[Begin Extract to read]
Book 6 on My Book List 2021
”You’re gonna face a whole lot of Longs and Tates in your life, baby. More than I’d like. But you never let their actions determine what you do. The moment you do, you’ve given them the power. You hear me?”
So I thought long and hard about what to write about “On the Come Up” and to be completely honest I’m none the wiser. I mean I liked the book and read it pretty fast, but unfortunately that doesn’t mean that I didn’t have issues with it. I know, I know. A lot of people will be like: “WHAT?” now and I don’t blame you guys for it. I can only give you my honest opinion though and so that’s exactly what I’m going to do. Let’s hope I’ll be eloquent enough to put this into words.
”This Glock, yeah, I cock it, and aim it,” I write. Wait, no, something should come before that. Aim it. Ain’t it. Frame it… Claim it.”
[End Extract to read]
[Begin Recorded information]
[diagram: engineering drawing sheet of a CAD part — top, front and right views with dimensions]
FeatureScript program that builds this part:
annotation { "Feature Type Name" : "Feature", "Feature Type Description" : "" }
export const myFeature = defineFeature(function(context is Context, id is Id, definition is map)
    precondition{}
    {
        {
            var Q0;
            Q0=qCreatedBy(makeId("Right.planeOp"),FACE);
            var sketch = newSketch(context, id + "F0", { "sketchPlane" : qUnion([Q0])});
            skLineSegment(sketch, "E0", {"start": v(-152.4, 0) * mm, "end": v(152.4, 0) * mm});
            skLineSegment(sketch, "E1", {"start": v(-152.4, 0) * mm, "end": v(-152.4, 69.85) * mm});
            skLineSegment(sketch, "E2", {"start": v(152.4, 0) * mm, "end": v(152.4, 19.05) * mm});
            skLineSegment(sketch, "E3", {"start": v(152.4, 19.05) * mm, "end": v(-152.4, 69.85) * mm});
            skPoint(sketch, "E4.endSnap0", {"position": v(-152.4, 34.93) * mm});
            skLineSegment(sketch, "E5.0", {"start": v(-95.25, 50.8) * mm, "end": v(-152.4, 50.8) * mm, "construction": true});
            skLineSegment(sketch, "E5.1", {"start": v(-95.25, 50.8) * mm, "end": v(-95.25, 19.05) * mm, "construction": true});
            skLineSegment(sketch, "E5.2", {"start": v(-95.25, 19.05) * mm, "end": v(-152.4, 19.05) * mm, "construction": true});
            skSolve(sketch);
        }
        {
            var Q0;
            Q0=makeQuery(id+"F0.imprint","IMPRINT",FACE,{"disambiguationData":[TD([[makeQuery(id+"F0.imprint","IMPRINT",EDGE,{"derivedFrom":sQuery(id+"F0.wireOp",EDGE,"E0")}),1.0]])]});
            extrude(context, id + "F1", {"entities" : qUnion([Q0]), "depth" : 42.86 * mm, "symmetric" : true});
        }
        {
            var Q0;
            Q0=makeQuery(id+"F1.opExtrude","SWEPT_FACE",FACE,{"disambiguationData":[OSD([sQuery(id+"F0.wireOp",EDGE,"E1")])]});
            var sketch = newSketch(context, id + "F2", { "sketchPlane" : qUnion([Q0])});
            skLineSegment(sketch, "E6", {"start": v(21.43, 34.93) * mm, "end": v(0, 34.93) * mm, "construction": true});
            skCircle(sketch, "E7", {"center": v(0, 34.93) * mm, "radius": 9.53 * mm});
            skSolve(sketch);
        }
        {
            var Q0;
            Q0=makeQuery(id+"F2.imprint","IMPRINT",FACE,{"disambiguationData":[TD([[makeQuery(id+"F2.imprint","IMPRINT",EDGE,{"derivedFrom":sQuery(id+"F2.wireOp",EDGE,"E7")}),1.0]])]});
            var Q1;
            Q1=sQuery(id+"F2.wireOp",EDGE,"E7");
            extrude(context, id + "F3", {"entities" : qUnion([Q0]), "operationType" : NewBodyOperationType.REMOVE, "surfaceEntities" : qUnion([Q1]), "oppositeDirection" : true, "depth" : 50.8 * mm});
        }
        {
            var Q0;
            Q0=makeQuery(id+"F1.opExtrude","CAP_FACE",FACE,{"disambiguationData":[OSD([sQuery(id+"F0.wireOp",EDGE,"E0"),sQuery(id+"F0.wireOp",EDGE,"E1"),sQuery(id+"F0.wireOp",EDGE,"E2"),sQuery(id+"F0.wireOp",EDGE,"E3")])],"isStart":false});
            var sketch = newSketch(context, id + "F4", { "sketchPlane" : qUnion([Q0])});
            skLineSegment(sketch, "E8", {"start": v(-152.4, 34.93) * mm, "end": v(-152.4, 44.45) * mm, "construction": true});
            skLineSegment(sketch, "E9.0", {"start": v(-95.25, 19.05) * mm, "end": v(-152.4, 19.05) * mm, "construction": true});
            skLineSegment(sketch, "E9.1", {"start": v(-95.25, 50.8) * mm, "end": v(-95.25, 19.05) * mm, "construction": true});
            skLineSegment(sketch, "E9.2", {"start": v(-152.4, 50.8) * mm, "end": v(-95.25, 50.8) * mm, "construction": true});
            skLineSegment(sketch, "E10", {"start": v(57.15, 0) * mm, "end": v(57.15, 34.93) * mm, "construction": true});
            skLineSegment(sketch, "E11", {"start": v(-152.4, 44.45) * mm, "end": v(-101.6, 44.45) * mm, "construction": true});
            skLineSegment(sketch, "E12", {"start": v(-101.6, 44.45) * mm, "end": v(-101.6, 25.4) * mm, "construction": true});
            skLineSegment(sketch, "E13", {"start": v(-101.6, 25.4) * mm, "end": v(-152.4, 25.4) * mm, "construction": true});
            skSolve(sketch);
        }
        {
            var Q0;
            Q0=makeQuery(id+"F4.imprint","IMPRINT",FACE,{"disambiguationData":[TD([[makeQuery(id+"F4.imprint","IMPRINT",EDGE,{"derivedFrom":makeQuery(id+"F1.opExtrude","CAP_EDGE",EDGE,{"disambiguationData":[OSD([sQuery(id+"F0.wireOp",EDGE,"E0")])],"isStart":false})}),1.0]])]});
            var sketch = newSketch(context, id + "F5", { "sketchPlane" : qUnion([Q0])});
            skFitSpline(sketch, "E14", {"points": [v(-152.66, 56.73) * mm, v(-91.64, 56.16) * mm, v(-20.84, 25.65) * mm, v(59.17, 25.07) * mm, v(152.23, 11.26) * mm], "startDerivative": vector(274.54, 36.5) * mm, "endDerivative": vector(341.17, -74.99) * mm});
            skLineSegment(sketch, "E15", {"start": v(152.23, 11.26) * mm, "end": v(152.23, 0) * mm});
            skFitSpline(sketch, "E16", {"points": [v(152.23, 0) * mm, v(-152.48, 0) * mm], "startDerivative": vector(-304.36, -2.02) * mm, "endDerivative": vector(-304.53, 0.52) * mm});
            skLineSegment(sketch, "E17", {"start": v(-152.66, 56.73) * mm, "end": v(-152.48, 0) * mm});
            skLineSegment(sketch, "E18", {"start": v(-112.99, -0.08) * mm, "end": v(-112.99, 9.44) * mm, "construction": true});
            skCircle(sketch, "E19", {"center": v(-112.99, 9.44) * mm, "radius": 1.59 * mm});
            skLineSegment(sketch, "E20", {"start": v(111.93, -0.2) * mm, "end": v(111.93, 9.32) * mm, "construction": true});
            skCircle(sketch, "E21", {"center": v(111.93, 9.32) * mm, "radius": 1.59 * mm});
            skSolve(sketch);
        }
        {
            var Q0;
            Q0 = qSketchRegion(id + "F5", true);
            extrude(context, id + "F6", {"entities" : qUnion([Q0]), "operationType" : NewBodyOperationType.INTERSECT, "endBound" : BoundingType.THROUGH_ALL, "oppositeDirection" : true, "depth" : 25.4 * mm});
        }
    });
[End Recorded information]
- [Set exercise 1]: In the review of "On the Come Up," what number does the book hold on the writer's 2021 book list?
- [Set exercise 2]: In the last quotation of the review of "On the Come Up," which words are tried as rhymes for "aim it"? List every one.
- [Set exercise 3]: Extend the review of "On the Come Up" past its final line.

- [Expected output 1]: It is book 6 on the list.

- [Expected output 2]: Ain't it, Frame it, Claim it

- [Expected output 3]:
This said, first things first. There were a lot of things I enjoyed and one of them was Bri’s thought process and how it was portrayed. I definitely found myself in this because for someone who started to write poetry as a young teen this was very relatable. The way she came up with lines and words and then rearranged them in order to give them an impact and meaning was pretty amazing and for me it was obvious that Angie Thomas is a great lyricist as well. You can’t come up (see what I did there ;-P) with lines like these if you don’t have a feeling for the rhythm and flow of poetry.
”Jay really did leave me and Trey at our grandparent’s house. She couldn’t take care of us and her drug habit, too. That’s when I learned that when people die, they sometimes take the living with them.”
Another thing I enjoyed were the little bits of wisdom you could find throughout the entire book and of course the representation of the characters. Just like in “The Hate U Give” there were a lot of different topics that were explored. This time around the theme of police violence was only broached lightly and the focus was more on drug dealing/abuse, the perception of people, their prejudices and how they react to the characters. No matter if it was the incident with Tate and Long that bullied and picked on black kids in Bri’s school or how the Crowns reacted to Bri’s rap lines, all those moments showed that there’s still a lot of work to do.
”I bite the inside of my cheek. I could take these, but the moment I walk out of here with them, I’m fucked. We’re fucked. It means we’ve gotten to the point that we need shoes that someone decided to give away.
I don’t wanna be that person. Yet I think I am that person.”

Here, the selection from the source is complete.